Each year, Americans spend approximately $700 million on lawn care, including treatments with fertilizers and pesticides. These chemicals may make lawns appear greener and healthier, but in truth, they actually hold a dark secret. Pesticides in particular — a category that can include herbicides, as well — can significantly impact groundwater, wildlife, and even soil quality. Pesticides can even have adverse effects on human health, leading to conditions ranging from liver and kidney damage to various types of cancer.
However, there are alternatives to these harsh treatments for your lawn. Organic lawn services are expanding throughout the U.S., and they utilize a number of lawncare treatments that won’t produce the same harmful effects.
Is it time for your family to make the switch to organic lawn services? Here are three signs that pesticide free lawncare may be right for you:
- Your current lawncare is making you sick. Pesticides and fertilizers can have some pretty strong smells, so it’s natural to not like applying them to your lawn. Instead, you may want to switch to some greener methods of lawncare, like grasscycling and composting. Grasscycling keeps grass clippings on the lawn after mowing and reduces the need for nitrogen-based fertilizer use on a lawn by at least 50%. Tea composting is another method of treating your yard and garden, and it has been shown to help grass grow between two and four times in length compared with lawns with conventional treatments.

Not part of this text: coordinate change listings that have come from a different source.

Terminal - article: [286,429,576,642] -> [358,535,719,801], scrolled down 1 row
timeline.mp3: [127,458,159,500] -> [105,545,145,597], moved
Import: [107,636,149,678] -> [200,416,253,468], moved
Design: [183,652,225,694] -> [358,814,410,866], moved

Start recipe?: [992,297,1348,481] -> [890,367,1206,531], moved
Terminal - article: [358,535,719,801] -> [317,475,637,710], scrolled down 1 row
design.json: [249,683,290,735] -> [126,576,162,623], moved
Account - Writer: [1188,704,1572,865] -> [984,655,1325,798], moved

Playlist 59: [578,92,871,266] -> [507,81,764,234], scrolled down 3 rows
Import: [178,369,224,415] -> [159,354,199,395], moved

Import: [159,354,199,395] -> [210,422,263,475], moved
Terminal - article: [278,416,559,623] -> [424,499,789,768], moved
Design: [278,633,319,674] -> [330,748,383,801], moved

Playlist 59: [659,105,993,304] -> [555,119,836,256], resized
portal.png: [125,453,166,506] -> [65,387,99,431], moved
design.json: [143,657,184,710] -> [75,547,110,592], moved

- You’re concerned about your children and pets after pesticides are sprayed. Children and animals tend to love running through the grass during the summertime, so it’s easy for them to track dirt and grass stains into the house. But if you get your lawn sprayed with conventional pesticides, then that may not be all they’re bringing into the home. If you’re concerned about keeping your kids and the family dog out of harm’s way, then reconsidering the pesticide use in your yard may be one place to start.
- You want to help the environment. Not only does pesticide poisoning cause an estimated one million human deaths per year, but it also upsets the balance of our ecosystem. Back in the mid-1990s, one study found that 90% of water and fish samples from U.S. streams contained one or more pesticides. Since then, the problem has only gotten worse. Pesticides and pesticide traces have been discovered in groundwater in at least 43 states over the past 20 years. Going organic for your lawncare can help you do your part to reduce this strain on the environment.